3. Data costs. A good anaethetist is always on their phone. Facebooking, rechecking Instagram every 5 minutes, Googling random things, checking restaurant menus (okay, that’s just me) and catching up on admin. (I am writing this blog post with a patient sleeping in front of me). The reason for this is because, as mentioned above, things aren’t going wrong and therefore they are bored. I’ve had to buy extra data twice this month, thanks to anaesthetics. 

4. I hate being cold. If you aren’t scrubbed up, wearing two pairs of gloves and baking under the theatre lights then you will be cold. Theatres are usually set to about 20 degrees, which without a long sleeve top on, is pretty chilly. There is a silent war that happens in theatre over the temperature (one of many silent wars that happen in theatre). Between cases the anaethetist will surreptitiously turn the temperature up a degree or two, and when he turns his back the surgeon will turn it back down. It’s quite entertaining actually. 

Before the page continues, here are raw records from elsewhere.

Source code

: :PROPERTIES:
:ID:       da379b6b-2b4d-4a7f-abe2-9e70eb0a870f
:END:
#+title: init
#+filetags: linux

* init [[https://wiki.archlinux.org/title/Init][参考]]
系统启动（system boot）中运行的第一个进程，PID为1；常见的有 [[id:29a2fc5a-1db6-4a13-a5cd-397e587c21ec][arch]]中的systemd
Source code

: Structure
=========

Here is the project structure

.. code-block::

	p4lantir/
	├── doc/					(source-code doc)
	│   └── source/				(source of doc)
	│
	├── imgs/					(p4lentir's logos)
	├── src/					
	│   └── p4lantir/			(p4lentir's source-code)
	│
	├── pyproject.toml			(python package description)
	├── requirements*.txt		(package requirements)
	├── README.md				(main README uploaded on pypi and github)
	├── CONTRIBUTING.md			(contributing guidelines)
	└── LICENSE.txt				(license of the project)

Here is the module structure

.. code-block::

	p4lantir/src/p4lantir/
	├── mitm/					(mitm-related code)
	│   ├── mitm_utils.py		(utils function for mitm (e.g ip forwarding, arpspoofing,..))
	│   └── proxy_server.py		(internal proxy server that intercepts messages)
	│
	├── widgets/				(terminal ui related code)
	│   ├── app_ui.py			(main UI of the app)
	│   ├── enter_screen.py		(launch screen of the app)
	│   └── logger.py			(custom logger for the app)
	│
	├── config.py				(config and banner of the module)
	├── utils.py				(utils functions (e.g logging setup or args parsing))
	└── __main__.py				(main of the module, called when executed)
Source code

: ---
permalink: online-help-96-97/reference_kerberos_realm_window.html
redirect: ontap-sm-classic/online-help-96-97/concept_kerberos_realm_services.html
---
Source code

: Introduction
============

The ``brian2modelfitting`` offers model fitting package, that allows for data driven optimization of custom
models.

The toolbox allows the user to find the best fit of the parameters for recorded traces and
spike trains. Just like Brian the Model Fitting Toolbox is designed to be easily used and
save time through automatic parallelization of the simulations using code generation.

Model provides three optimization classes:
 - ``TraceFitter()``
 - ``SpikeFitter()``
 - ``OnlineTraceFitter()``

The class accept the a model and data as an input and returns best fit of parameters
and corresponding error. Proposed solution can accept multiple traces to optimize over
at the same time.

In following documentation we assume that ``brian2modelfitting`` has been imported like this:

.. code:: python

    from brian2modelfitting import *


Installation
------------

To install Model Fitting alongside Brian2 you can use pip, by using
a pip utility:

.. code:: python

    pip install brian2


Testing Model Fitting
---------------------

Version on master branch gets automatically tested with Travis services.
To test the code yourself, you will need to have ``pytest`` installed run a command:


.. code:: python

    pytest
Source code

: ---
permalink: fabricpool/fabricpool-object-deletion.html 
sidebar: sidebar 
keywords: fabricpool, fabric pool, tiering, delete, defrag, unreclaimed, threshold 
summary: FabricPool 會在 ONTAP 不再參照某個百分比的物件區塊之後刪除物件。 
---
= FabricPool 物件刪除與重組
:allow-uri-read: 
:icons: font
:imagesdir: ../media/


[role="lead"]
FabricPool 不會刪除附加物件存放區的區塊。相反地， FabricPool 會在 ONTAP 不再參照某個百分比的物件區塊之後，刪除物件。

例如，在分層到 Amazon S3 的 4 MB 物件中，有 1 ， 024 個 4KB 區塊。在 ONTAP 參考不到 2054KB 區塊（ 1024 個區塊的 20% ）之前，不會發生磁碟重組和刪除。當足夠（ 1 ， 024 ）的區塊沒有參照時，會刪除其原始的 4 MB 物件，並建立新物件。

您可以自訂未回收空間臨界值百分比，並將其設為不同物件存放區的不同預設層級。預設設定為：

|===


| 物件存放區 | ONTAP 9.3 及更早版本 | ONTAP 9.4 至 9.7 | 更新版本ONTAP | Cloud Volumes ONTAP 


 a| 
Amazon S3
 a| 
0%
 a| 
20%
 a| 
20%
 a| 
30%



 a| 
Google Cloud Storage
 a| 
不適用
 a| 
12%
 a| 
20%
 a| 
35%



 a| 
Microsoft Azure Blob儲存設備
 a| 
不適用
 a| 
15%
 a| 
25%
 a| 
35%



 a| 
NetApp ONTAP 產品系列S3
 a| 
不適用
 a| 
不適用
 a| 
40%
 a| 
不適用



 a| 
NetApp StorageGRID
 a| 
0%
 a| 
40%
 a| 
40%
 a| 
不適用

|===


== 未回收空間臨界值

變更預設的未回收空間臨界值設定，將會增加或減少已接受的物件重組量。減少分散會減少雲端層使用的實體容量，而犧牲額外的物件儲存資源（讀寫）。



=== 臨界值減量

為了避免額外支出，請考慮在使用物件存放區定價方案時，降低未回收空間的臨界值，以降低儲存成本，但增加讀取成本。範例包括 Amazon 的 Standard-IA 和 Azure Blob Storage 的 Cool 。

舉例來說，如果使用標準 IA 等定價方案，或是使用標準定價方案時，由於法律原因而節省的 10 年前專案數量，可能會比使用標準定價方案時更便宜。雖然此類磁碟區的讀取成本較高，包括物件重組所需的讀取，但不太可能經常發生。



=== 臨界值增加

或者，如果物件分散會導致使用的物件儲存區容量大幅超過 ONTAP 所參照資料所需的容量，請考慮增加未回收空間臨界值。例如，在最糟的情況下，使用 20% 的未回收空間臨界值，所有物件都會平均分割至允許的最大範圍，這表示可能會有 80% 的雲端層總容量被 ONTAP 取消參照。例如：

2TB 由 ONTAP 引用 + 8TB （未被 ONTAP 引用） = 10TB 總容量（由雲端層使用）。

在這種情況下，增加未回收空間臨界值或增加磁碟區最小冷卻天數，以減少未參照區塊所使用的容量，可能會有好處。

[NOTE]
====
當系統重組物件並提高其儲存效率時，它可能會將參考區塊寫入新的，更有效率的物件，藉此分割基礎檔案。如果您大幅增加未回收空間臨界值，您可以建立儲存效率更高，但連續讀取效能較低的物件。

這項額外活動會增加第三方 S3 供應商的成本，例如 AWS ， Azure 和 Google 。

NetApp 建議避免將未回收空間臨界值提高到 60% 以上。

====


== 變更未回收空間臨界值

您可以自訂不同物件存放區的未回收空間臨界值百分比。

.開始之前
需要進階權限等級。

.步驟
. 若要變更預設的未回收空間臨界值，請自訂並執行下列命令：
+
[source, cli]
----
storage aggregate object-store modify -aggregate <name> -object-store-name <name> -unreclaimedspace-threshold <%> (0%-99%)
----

5. A great deal of patience is needed. Something I am lacking. In the beginning of the day, the anaethetist will be ready to go, drugs drawn up, machine check done, drip up and running, and just when he thinks he’s on a roll the scrub sister will crush his dreams of finishing the list by saying “Just wait doctor, I need to open my packs first”. You see, the anaethetists think they are in charge in theatre but they are mistaken. The sisters are actually running the show. And when they say they are not ready, everything stops until they give the go ahead. And when the scrub sister has to take lunch, everyone has to take lunch. And you’ll also notice that at around 2pm everything happens really slowly. This is because theatre finishes at 4pm, and a new case cannot be started after 3pm. So if the nurses do everything really slowly after 2pm, making sure a new case can’t start, they can guarantee themselves an early day. You must see the look on a scrub sisters’ face when a case finishes just before 3 and a new one is started. Seriously, patience is a virtue. 

And there it is… The good and the bad. I still have no idea what I want to specialize in. I still enjoy anaesthetics. I still don’t know if I want to do it every day of my life. But it is high up on my list. I have two rotations to go and if neither of them steal my heart then I will be just as confused as ever. 

PS. Those two rotations are Obs/Gynae and Internal Medicine – I’m not sure there is a lot of hope for me.